Dataset: Begin

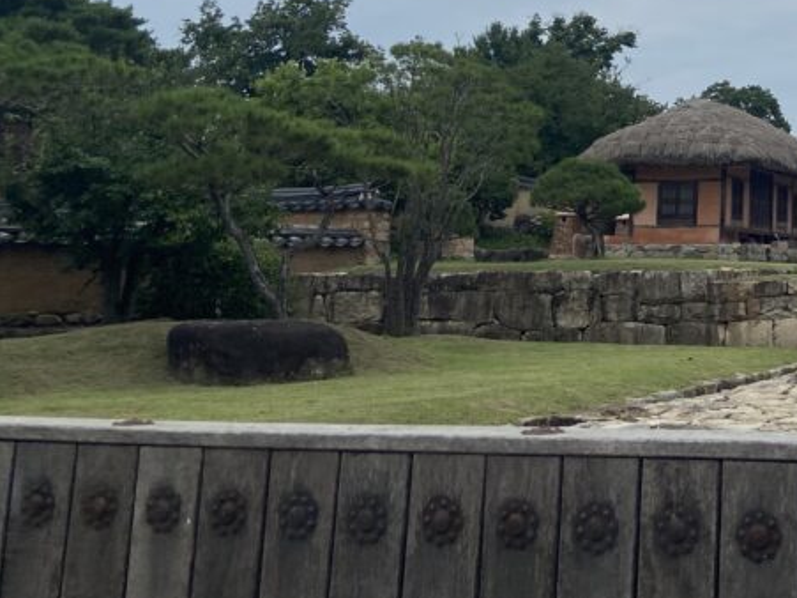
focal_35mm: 59
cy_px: -27
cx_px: 873
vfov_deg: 23.6
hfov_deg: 29.5
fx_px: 1358
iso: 32
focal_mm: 4.25
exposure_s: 1/5025
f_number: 1.8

Dataset: End

Exercise aim: Would you write out every record word for word, leaving no picture in?

Exercise answer:
focal_35mm: 59
cy_px: -27
cx_px: 873
vfov_deg: 23.6
hfov_deg: 29.5
fx_px: 1358
iso: 32
focal_mm: 4.25
exposure_s: 1/5025
f_number: 1.8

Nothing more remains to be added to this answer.